Two different families from entirely different countries – Scotch Irish (and, thanks to my Grandad, a good old stock of German), and Ukrainian (eventually mixed with Irish) but both raised in a country founded on a law that never changes. This was, and still mostly is, a country that offered true liberty to its residents. You could worship as you pleased, say what you wanted to, and write what you believed. It is a country that has been sanctified by blood, the blood of those who knew that this would not keep itself. They would have to keep it, and maybe lose their own keeping in the process. It is a country that has been through dreadful blows – times of shock, sorrow, and wondering if it would be over. Is it a perfect country? No. But that’s not the point, now, is it? It never is. Perfection and this world do not get along, for a very good reason. In a perfect world, liberty would not be the joy it is to us, even now, because we would not know what oppression was. Think about those families I already mentioned. As far as I know, there is no dramatic story to their journey to America. But you don’t have to go far to find those stories. The people who appreciate the land they live in beyond words, because they have been where their homeland does not appreciate them. And they see what not nearly enough of us born-and-raised Americans don’t – this unprecedented freedom is a gift.

So these two families became united when two patriotic people, a boy and a girl, decided that they would glorify God together as a new family. Surprise, surprise – their daughter is the one writing this, writing about the country that has given her chance after chance already. And she prays that those chances will continue, not only for herself and all she loves but also for the ones she hopes will call her Mommy in the future.

That, right there, is what America is.
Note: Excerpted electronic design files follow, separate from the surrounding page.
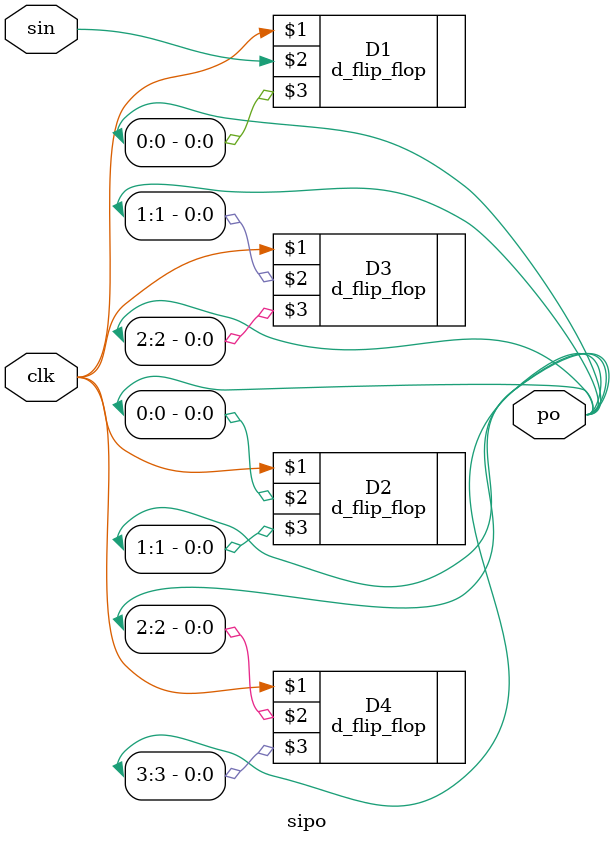
<source format=v>
`timescale 1ns / 1ps


module sipo(input sin,
            input clk,
            output [3:0]po);
    
    //wire q0,q1,q2,q3;
    d_flip_flop D1(clk, sin,po[0]);
    d_flip_flop D2(clk, po[0],po[1]);
    d_flip_flop D3(clk, po[1],po[2]);
    d_flip_flop D4(clk, po[2],po[3]);
    
endmodule

</source>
Where you raise your children, thanking God every night that you can teach them about Him from the day they come to you without whispering, hiding your Bible under a stool, or worshiping in secret – or worrying about preaching the Word of God. Where you support your children, working hard and honestly so you can give them a decent life, and where you have the right to turn down those contracts and connections that go against your conscience. Where you hop in the car and drive to your local school to vote for the candidate who will, by the grace of God, keep on making all of this possible – and all the while remembering those who cannot vote in safety or, even worse, cannot vote at all. This is what a group of men, two hundred some years ago, wanted. They had been through hell trying to secure these rights and they put their best into the document that they prayed would keep their baby land safe and free for the ones to come. That responsibility – that baton – has continued down for 239 short years. It was still being handed down 130 years ago when Miss Liberty was installed in New York. Can you imagine the patriotism and pride that those watching felt as they saw all this happen? Then, of course, they passed that down to Henry, to Sarah, to their children and children’s children and their children. They passed that to the young motherless Ukrainian boy and his daughters and their sons and daughters. (Interestingly enough, one of those grandchildren has been elected multiple times to state office by similar, freedom-loving people who have accepted the baton from their parents and waved it well.)

Now, I have it. You have it. We have it.

What are we doing with it?

Happy 130th anniversary of your safe journey, Lady! In the providence of God, may you have another 130 years to watch us inherit this responsibility, take it seriously and thankfully, and pass it on again.